Earlier, hoteliers and other tourism entrepreneurs used to neglect local customers with their eyes mainly focussed on foreign tourists, but in recent days with the flow of foreign tourists left to a trickle, tourism entrepreneurs have started seeing domestic visitors as the saviour to the beleaguered tourism industry in Pokhara. The arrival of foreign tourists to Pokhara has declined by 70 to 80 per cent.
It was only after they reached to morbid condition their attention and attitude has changed, and they have started attracting Nepali tourists to survive the ‘winter’ of Nepalese tourism.
Hoteliers located around the Lake Side, the prime tourist destination, have started to provide better service to their Nepali clients.

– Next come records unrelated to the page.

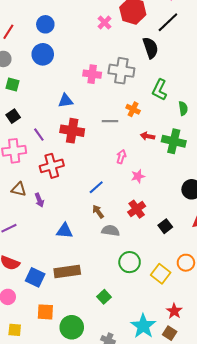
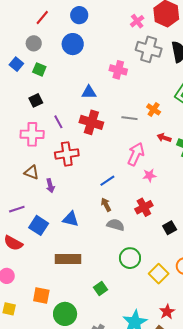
gray cross: (121, 71) -> (149, 49), moved
pink arrow: (121, 157) -> (136, 154), size x1.6
blue square: (35, 277) -> (39, 225), moved

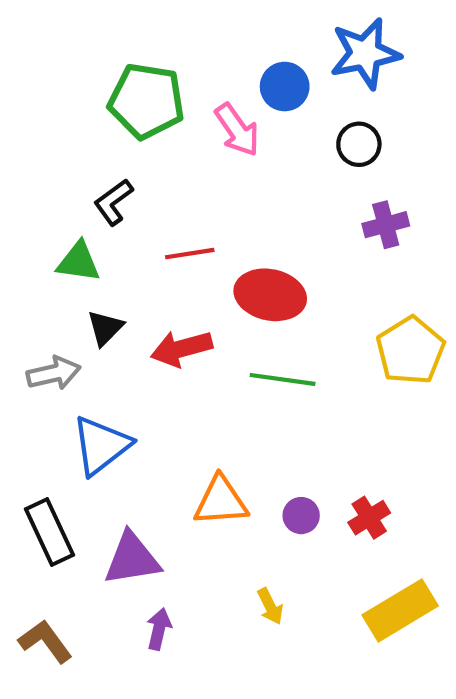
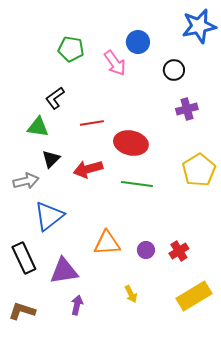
blue star: (365, 54) -> (199, 26), moved
green pentagon: (146, 101) -> (71, 49), size x0.7
brown L-shape: (45, 641) -> (22, 311), turned -36

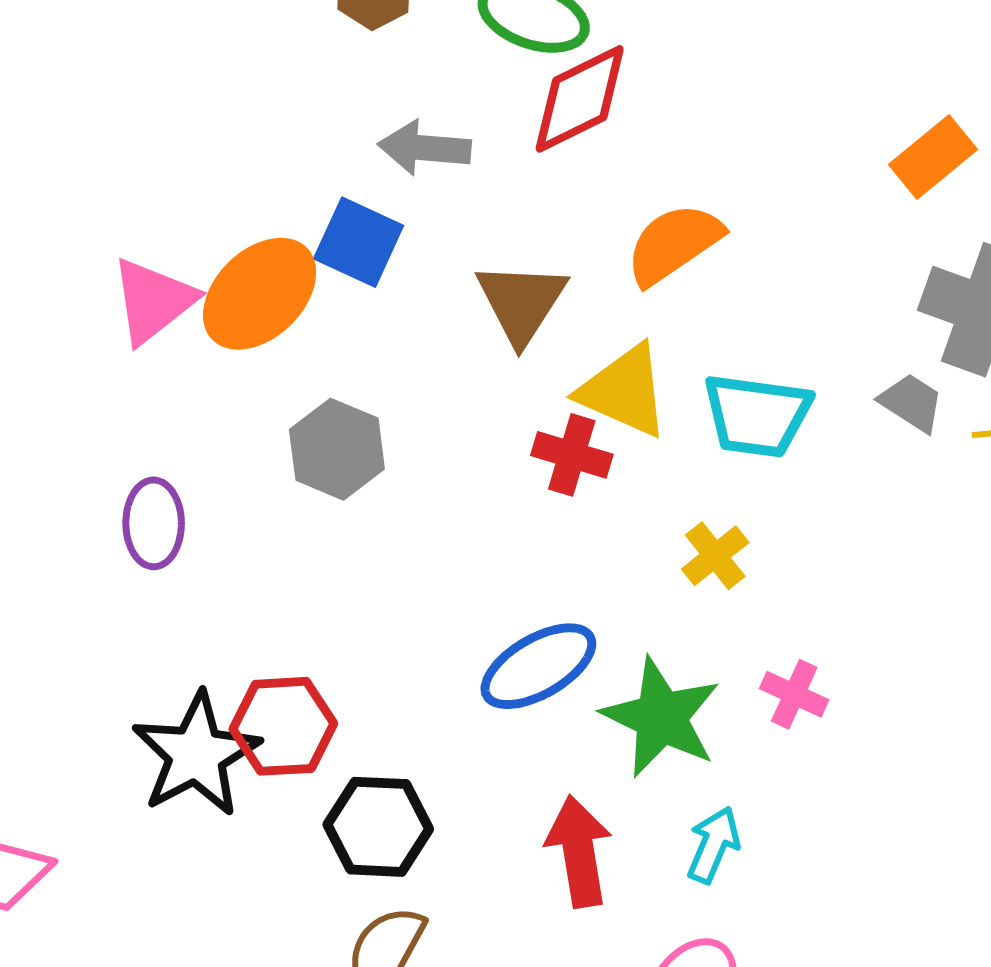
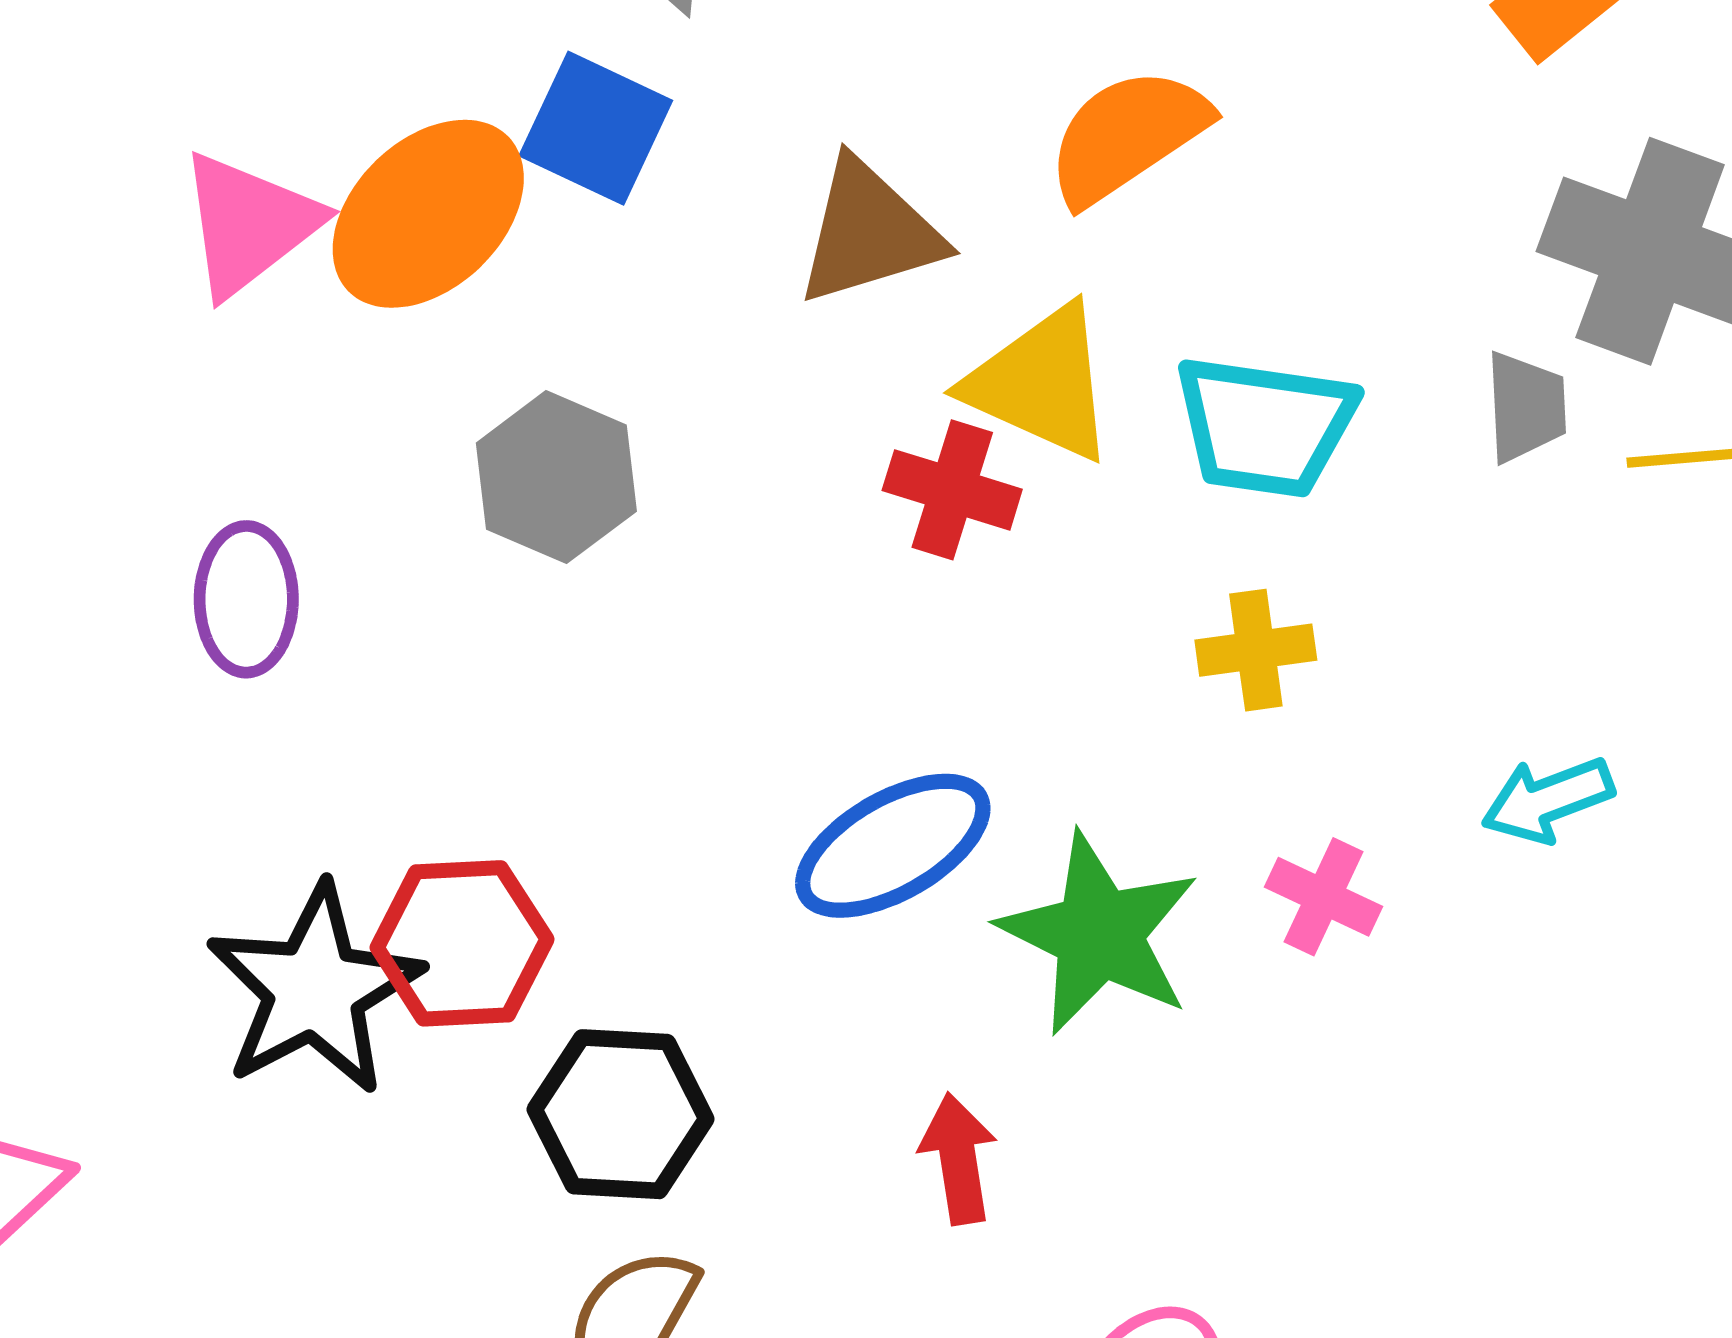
brown triangle: (521, 302) -> (869, 232), turned 40
gray trapezoid: (912, 403) -> (1526, 407), turned 54
yellow cross: (715, 556) -> (1256, 650), moved, turned 30
cyan arrow: (713, 845) -> (1548, 800), moved, turned -134
red arrow: (579, 851) -> (958, 1159), size x0.7

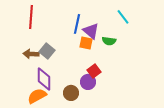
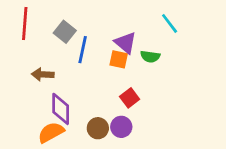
red line: (31, 17) -> (25, 23), moved
blue line: (77, 24) -> (83, 50), moved
gray square: (47, 51) -> (65, 32), moved
purple circle: (88, 82) -> (121, 127), moved

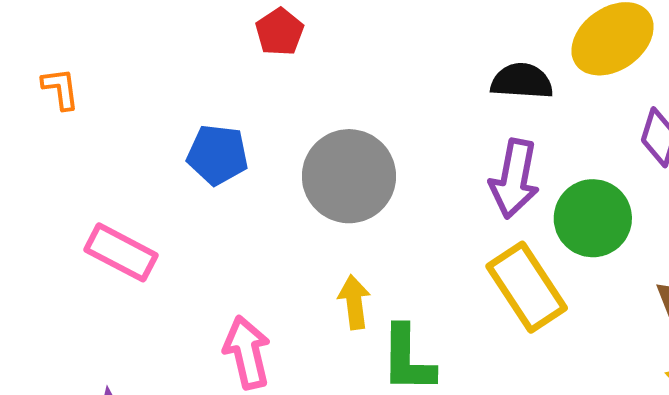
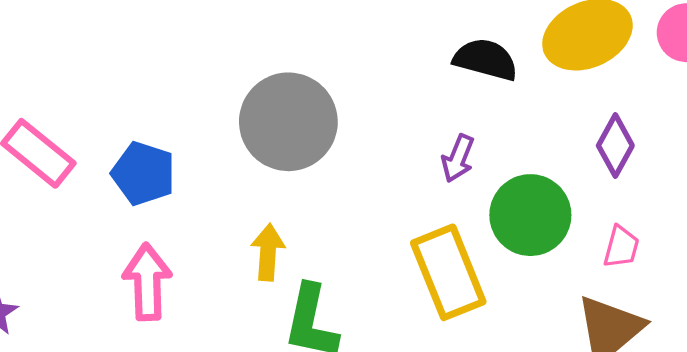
blue pentagon: (218, 155) -> (143, 173), moved
purple arrow: (514, 179) -> (458, 158), size x0.6

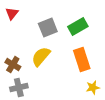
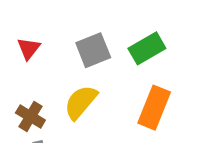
red triangle: (12, 13) -> (29, 48), moved
orange rectangle: (82, 59) -> (154, 108), turned 40

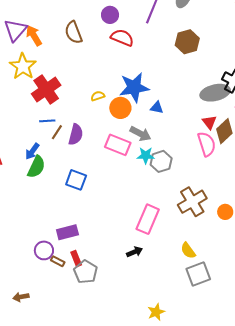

Hari Prasad Gurung, Regional Chairman of Hotel Association of Nepal, and proprietor of Hotel Hungry Hai, told The Rising Nepal that the overall security situation needs to improve for the tourism industry to survive. “Unless that is done and the image of a peaceful destination is restored, programmes only will not bring in the tourists,” he said.
However, he accepted that the street festival and the ‘Jaun Hai Pokhara’ (Let’s go to Pokhara) could help to buffer the situation before the industry revives.
Elaborating the ‘Jaun Hai Pokhara’, Gurung said that there will be a week-long special programme at the end of this month in different parts of the country like Kathmandu, Birgunj, Dharan and Biratnagar.
According to Gurung, a joint team of tourism entrepreneurs, the Nepal Tourism Board and other business entrepreneurs will organise an exhibition at Bhrikutimandap of Kathmandu from January 31 and February 1.
The exhibition will have art and handicraft exhibition, folk song and dance programme, food festival including special cuisine of potato and Sukuti (dried meat), and dohori geet competition.